Aus Zürich – aktuelle Neuigkeit: Seltsame Schwamendinger

Dieser Artikel bringt Licht ins Zürcher Dunkel!

gimes

Ein Taxifahrer erzählte mir einmal, er könne schon beim Einsteigen sagen, wo seine Fahrgäste herkommen. «Ich sehe den Leuten an, in welchem Stadtkreis sie wohnen.» Man merke es an den Kleidern, am Gang, an der Art zu reden.

Ich habe schon einmal über diesen Mann geschrieben. Weil er dafür steht, wie Städte funktionieren. Nämlich wie eine Ansammlung von Dörfern. Wir leben in Revieren, in Nachbarschaften, in vertrauten Zonen. Fühlen uns schnell einmal fremd, wenn wir unser Gebiet verlassen. Reisen in andere Quartiere, selbst in Zürich, sind ethnologische Abenteuer. Manchmal weiss man nicht einmal, wie man sich grüsst. Man kennt den Code nicht.

Kürzlich war ich in Seebach. Bei der Tramstation hatte es mindestens drei Imbissbuden, die Leute trugen Adidas-Trainer, ein Mann hatte einen Turban um den Kopf gewickelt. Ein paar Schritte abseits der Tramlinie erhob sich ein kleiner Hügel mit Einfamilienhäusern, schweizerischer gehts nicht mehr. Dann, am Bahndamm, Sozialwohnungen, verwahrlost.

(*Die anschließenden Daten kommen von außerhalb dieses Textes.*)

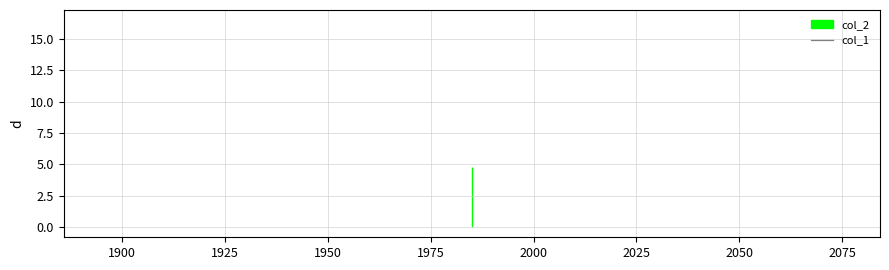

Between 2 and 29, which series saw the biggest shift?

col_2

Ich hätte gerne gewusst, wie die Stimmung im Quartier ist. Klar, man kann mit den Leuten reden. Oder eben, man wartet auf eine Abstimmung, wie die vom letzten Wochenende. Nehmen wir etwa Schwamendingen: 36 Prozent stimmten für die DSI (die Abkürzung gefällt mir, sie klingt nach Islamischem Staat und französischem Geheimdienst). Das war zu erwarten. Es war die höchste Zustimmungsrate in der Stadt. Aber sie liegt immer noch weit unter dem Schweizer Schnitt. Die Schwamendinger mit ihrem hohen Anteil an Ausländern haben toleranter gestimmt als die Innerschweizer, die weit weg wohnen von den Einwanderern.

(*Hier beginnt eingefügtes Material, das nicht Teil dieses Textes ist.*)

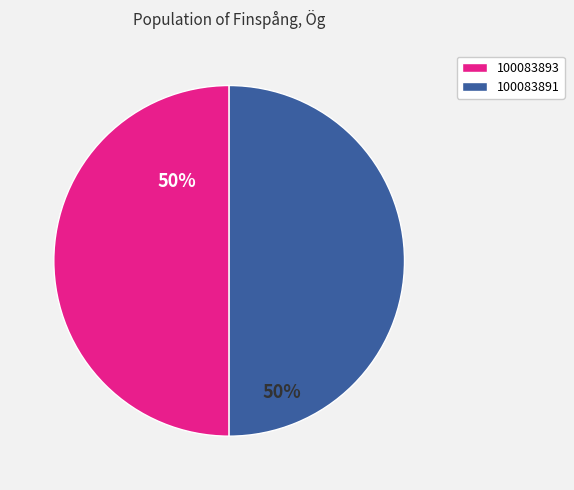

To the nearest percent, what is the average slice percentage?

50%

Doch gleichzeitig waren die Schwamendinger sehr fortschrittlich. Sie haben die Initiative gegen Nahrungsmittelspekulation angenommen, mit 50,7 Prozent. Sie stimmten wie die progressiven Stadtkreise 3, 4, 5 und 6. Schwamendingen war relativ ausländerfeindlich, aber gleichzeitig drittweltfreundlich.

«Wie geht das zusammen?», fragte ich in einer Mail, die ich ein paar Freunden nach Schwamendingen schickte. «Hat Schwamendingen ein ausgeprägtes soziales Gewissen?», schrieb ich. «Lebt noch ein Funken Klassenkampf weiter? Tickt Schwamendingen weniger egoistisch als der satte Zürcher Mittelstand im Seefeld, in Fluntern, in Höngg? Dort, wo die Banker leben, die Börsenheinis und Finanzmenschen, die an der Nahrungsmittelspekulation verdienen?»

Meine Schwamendinger Freunde haben geantwortet. Klar, sagte einer, Schwamendingen sei immer noch das Quartier der Verlierer, die sich durch die Ausländer verunsichert fühlten. Aber das Viertel verändere sich. Es gebe Neuzuzüger, junge Familien, viele Studenten, weil die Mieten günstig sind. Und zweitens, ja, habe sich ein klassenkämpferisches Denken erhalten, man sei gegen die Bonzen, gegen die Geldsäcke, die Geschäfte machten auf dem Buckel der Armen. «Eine eigenartige Mischung, das Schwamendinger Volk», schrieb einer.

Hoffentlich wird sie nicht aussterben, die raue Herzlichkeit der Schwamendinger. Das nächste Mal werde ich darauf achten, wenn ich im Quartier bin, als Fremder aus Zürich.

Der Beitrag Seltsame Schwamendinger erschien zuerst auf Stadtblog.


Hier: ZUR SPANNENDEN TEXTQUELLE Seltsame Schwamendinger

http://blog.tagesanzeiger.ch/stadtblog/2016/03/03/seltsame-schwamendinger/Seltsame Schwamendinger

Dem Verfasser des Artikels ist es gelungen das Thema kompetent zu behandeln.